Agreed Value Gap Insurance


You’ve bought a car from a private seller for £15,000 and you’re absolutely delighted with it. The only small fly in the ointment is that you don’t have an invoice from a VAT registered garage which means you can’t cover it with a Back to Invoice or Vehicle Replacement GAP policy.

So how annoying is it, then, when it’s involved in an accident that writes it off? Very. Not just because you really liked that car, but also because there’ll be a big gap between the £15,000 retail value of your car when you insured it and the likely £10,000 payout on your standard Comprehensive insurance. A £5,000 gap, to be precise.

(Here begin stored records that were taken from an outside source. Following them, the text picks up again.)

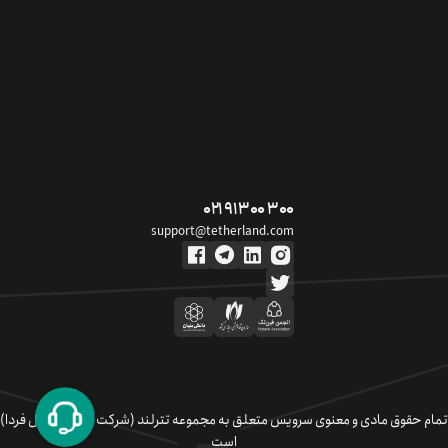
۰۲۱ ۹۱ ۳۰۰ ۳۰۰
support@tetherland.com
تمام حقوق مادی و معنوی سرویس متعلق به مجموعه تترلند (شرکت سکوی تبادل فردا)
است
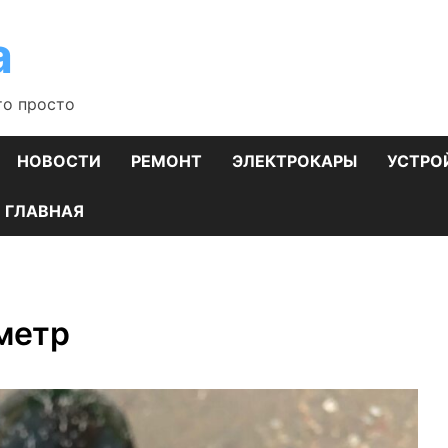
а
то просто
НОВОСТИ
РЕМОНТ
ЭЛЕКТРОКАРЫ
УСТРО
ГЛАВНАЯ
метр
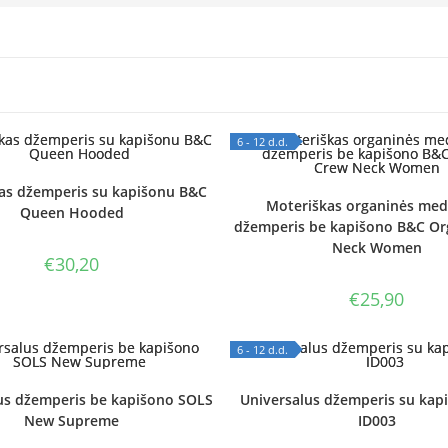
6 - 12 d.d.
 STOCK
OUT OF STOCK
as džemperis su kapišonu B&C
Moteriškas organinės med
Queen Hooded
džemperis be kapišono B&C Or
Neck Women
€
30,20
€
25,90
6 - 12 d.d.
 STOCK
OUT OF STOCK
us džemperis be kapišono SOLS
Universalus džemperis su kap
New Supreme
ID003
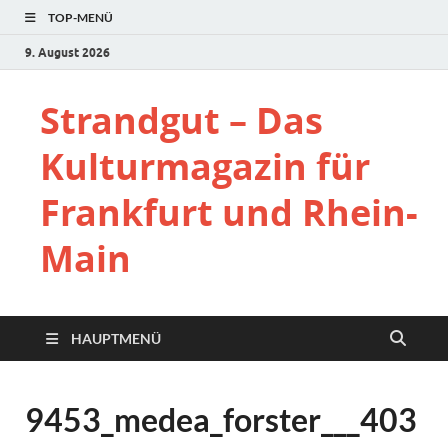
TOP-MENÜ
9. August 2026
Strandgut – Das
Kulturmagazin für
Frankfurt und Rhein-
Main
HAUPTMENÜ
9453_medea_forster___403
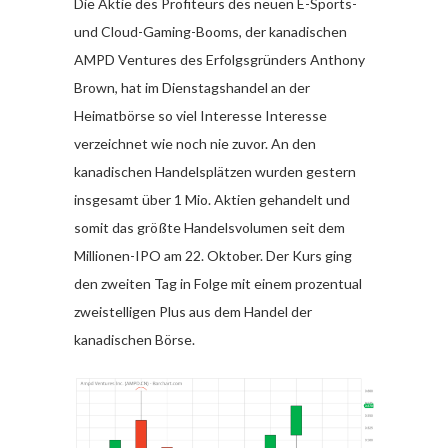
Die Aktie des Profiteurs des neuen E-Sports-
und Cloud-Gaming-Booms, der kanadischen
AMPD Ventures des Erfolgsgründers Anthony
Brown, hat im Dienstagshandel an der
Heimatbörse so viel Interesse Interesse
verzeichnet wie noch nie zuvor. An den
kanadischen Handelsplätzen wurden gestern
insgesamt über 1 Mio. Aktien gehandelt und
somit das größte Handelsvolumen seit dem
Millionen-IPO am 22. Oktober. Der Kurs ging
den zweiten Tag in Folge mit einem prozentual
zweistelligen Plus aus dem Handel der
kanadischen Börse.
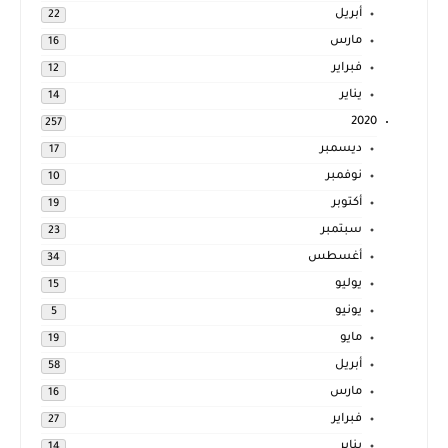
أبريل
22
مارس
16
فبراير
12
يناير
14
2020
257
ديسمبر
17
نوفمبر
10
أكتوبر
19
سبتمبر
23
أغسطس
34
يوليو
15
يونيو
5
مايو
19
أبريل
58
مارس
16
فبراير
27
يناير
14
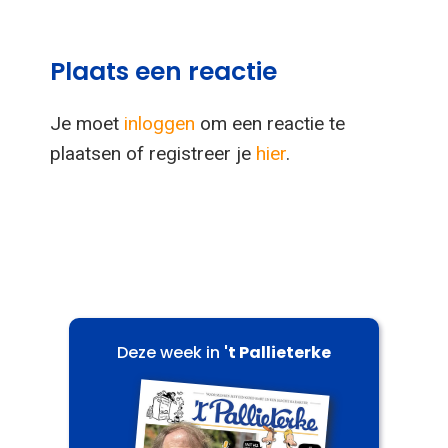
Plaats een reactie
Je moet
inloggen
om een reactie te
plaatsen of registreer je
hier
.
Deze week in
't Pallieterke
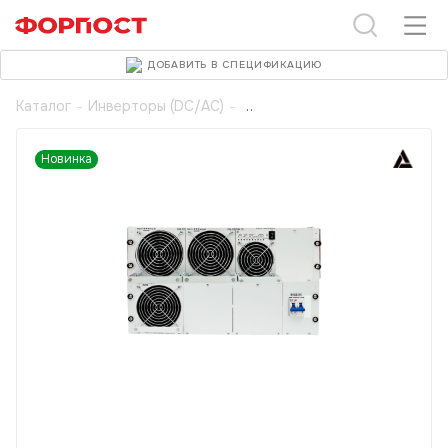
ДОБАВИТЬ В СПЕЦИФИКАЦИЮ
Каталог
-
Инверторы (DC/AC)
-
Новинка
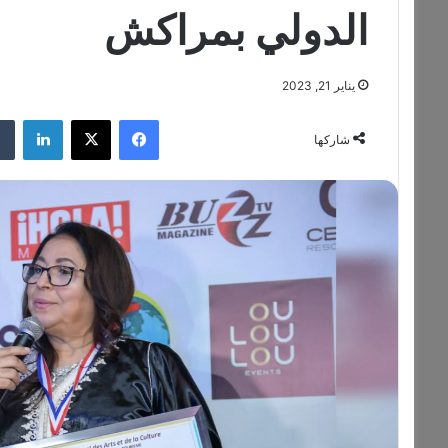
الدولي بمراكش
يناير 21, 2023
فيسبوك
‫X
لينكدإن
شاركها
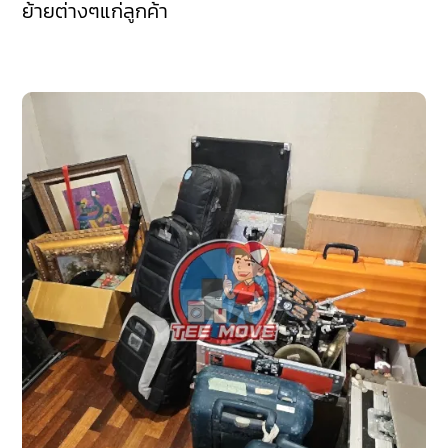
ย้ายต่างๆแก่ลูกค้า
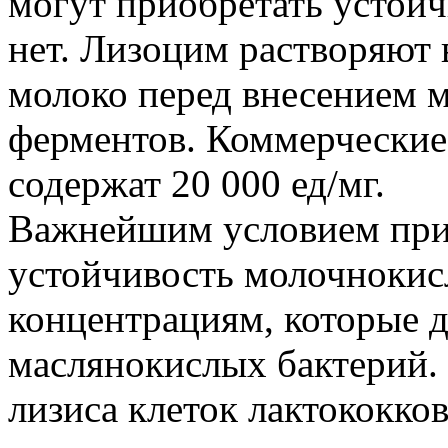
могут приобретать устойч
нет. Лизоцим растворяют 
молоко перед внесением
ферментов. Коммерческие
содержат 20 000 ед/мг.
Важнейшим условием при
устойчивость молочнокисл
концентрациям, которые 
маслянокислых бактерий.
лизиса клеток лактококков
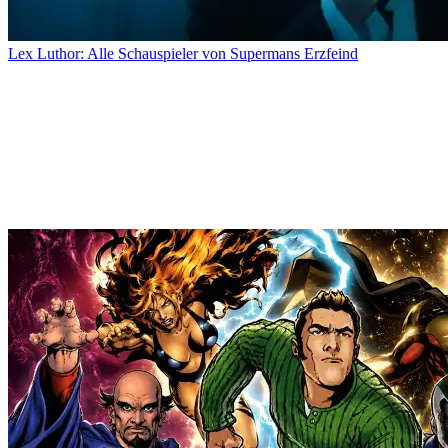
Lex Luthor: Alle Schauspieler von Supermans Erzfeind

ALA’s Agreed Value Gap Insurance takes the pain out of this situation by filling in the gap between the Glass’s Guide value at the time of policy purchase and the amount of your Comprehensive settlement. In this case, on top of your standard £10k settlement you’ll get £5,000 from your Agreed Value GAP Insurance. Nice.

To take out Agreed Value GAP Insurance for up to five years, your non-excluded vehicle needs to be under 10 years old and have fewer than 100,000 miles on the clock. The car can either have been bought from a private seller or it could have been bought from a dealer, but you’ve had the car for more than 180 days (which means the vehicle doesn’t qualify for Back to Invoice or Vehicle Replacement insurance). There are no policy amendment or transfer fees, and you can buy the policy at any time as long as the other conditions just mentioned are met.

Losing a car you love is bad enough, but the realisation that your standard insurance won’t cough up enough money to get another one just like it is even more depressing. Agreed Value GAP Insurance neatly solves that one for you.